With live performances as savage and unruly as his personality was introverted and deadpan, Lou Reed, the once lead singer of The Velvet Underground, developed and brought an avant-garde style to the often contrived methodology of rock music.

Besides his vast influential musical prowess, Reed’s most well known for penning lyrical sensations unconventional enough to catch the attention of an equally eccentric artist, Andy Warhol. The pop artist, who found himself at the height of his career in the 60s, gave Reed and The Velvet Underground not only their first chance to take role as producers on an album, but to take that role on one of the greatest albums of all time, Andy Warhol’s Velvet Underground featuring Nico.
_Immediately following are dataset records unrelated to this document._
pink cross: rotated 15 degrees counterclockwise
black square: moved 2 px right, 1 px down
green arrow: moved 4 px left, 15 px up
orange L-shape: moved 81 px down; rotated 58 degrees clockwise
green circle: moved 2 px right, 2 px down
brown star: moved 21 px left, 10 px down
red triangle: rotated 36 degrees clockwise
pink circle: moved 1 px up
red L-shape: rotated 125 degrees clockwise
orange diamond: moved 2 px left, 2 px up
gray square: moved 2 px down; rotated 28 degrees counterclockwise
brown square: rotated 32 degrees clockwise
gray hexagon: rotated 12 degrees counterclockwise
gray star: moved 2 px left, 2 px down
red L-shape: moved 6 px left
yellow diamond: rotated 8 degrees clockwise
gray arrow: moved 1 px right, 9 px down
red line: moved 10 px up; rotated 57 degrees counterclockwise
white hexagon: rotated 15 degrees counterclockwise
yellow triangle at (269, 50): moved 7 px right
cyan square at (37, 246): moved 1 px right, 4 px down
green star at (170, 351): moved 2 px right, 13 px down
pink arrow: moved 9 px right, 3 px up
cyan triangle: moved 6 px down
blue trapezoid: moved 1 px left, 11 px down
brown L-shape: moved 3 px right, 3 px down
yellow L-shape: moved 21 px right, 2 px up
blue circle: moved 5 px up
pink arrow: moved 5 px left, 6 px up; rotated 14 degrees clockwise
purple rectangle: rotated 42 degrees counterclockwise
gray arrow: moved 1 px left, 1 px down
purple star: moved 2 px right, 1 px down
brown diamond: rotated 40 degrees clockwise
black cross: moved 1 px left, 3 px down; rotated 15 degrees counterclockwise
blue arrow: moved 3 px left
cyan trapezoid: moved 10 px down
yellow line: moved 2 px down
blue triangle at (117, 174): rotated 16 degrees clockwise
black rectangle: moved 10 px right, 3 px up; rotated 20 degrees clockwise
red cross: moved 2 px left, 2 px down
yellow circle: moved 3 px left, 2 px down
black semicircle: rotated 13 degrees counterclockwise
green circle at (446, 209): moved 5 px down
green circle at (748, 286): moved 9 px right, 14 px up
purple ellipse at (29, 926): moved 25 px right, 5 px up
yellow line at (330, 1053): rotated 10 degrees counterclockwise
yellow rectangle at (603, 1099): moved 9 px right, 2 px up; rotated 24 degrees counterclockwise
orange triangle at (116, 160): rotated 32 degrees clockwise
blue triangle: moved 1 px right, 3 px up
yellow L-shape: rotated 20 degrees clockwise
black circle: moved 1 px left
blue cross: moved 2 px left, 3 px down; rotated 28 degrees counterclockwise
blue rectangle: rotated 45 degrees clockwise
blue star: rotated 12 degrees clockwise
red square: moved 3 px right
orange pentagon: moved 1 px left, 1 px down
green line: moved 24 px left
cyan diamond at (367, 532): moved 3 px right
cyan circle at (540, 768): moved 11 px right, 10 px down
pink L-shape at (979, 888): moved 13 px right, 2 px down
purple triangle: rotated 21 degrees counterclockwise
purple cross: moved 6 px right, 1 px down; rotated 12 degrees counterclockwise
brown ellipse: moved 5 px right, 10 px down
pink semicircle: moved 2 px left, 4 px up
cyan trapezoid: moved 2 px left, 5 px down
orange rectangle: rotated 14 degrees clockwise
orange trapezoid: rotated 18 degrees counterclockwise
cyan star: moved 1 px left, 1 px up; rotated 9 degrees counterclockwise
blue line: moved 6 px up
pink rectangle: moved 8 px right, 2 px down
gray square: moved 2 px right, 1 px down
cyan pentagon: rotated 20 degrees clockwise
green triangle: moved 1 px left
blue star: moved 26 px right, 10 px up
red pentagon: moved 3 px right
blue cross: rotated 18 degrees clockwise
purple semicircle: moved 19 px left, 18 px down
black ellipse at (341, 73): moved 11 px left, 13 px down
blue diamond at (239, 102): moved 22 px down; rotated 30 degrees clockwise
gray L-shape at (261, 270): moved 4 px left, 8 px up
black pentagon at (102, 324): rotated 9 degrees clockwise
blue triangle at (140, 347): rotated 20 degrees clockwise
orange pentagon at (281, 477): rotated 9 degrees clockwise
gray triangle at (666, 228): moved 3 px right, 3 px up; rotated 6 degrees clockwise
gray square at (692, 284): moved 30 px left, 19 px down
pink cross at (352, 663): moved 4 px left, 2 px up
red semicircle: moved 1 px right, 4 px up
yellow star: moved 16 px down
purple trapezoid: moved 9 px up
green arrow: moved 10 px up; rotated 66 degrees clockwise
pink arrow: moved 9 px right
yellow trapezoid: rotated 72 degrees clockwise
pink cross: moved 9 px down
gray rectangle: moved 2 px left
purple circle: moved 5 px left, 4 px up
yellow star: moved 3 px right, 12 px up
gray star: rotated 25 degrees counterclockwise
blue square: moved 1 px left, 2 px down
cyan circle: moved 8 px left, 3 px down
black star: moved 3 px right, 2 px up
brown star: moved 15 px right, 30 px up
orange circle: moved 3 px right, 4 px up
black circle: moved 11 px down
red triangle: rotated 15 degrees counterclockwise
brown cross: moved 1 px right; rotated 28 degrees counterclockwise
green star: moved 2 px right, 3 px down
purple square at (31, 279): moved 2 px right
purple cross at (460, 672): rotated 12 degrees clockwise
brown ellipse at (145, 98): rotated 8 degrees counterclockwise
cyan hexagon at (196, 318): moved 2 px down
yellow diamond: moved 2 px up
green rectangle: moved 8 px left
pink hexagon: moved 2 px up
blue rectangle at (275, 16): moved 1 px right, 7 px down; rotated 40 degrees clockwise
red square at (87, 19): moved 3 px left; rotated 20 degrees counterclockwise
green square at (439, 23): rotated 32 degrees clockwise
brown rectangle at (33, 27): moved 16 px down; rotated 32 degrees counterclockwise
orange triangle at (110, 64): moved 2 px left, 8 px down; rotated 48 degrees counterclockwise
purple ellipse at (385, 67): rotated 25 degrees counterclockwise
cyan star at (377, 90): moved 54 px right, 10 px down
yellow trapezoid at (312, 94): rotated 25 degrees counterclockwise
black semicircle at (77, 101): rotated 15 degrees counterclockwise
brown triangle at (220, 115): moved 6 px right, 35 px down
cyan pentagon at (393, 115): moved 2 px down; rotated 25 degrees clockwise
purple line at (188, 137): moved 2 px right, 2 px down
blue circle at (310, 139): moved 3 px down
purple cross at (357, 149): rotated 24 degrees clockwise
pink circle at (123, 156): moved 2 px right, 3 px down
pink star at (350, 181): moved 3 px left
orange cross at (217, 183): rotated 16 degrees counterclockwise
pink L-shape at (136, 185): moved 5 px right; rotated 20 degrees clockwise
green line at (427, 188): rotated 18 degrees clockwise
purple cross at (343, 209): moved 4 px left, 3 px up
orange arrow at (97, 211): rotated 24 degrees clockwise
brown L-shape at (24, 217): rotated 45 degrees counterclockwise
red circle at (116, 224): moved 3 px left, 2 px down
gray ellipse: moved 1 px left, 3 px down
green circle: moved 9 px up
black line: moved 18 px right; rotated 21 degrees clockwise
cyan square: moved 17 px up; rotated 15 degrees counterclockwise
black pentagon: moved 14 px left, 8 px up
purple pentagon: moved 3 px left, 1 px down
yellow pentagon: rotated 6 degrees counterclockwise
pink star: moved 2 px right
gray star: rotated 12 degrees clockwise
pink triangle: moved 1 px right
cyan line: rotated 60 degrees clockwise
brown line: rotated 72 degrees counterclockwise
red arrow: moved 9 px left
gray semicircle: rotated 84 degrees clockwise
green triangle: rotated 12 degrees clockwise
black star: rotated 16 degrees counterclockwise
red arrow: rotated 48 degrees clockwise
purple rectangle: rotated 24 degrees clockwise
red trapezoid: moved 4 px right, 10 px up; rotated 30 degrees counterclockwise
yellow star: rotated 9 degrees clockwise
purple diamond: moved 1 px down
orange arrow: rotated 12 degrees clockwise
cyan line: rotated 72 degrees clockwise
Reed broke musical ground when he publicly began singing about personal, questionable, experiences; a territory that other artists were unwilling to embrace. His songs are fueled by drug use and the blight that he experienced on the streets of New York, a biting lyrical and musical trait that, at the time, left a bad taste in the mouth’s of the square masses.

Even though The Velvet Underground was deemed a commercially unsuccessful group during their own time, a cult following developed and has only continued to grow over the years. As well-known producer Brian Eno stated “While first Velvet Underground album may have sold only 30,000 copies in its early years, everyone who bought one of those 30,000 copies started a band.”

After The Velvet Underground disbanded Reed fostered his own solo career that has spanned over forty years. The legacy that Reed accomplished will only continue to live on through every musical oddball out there.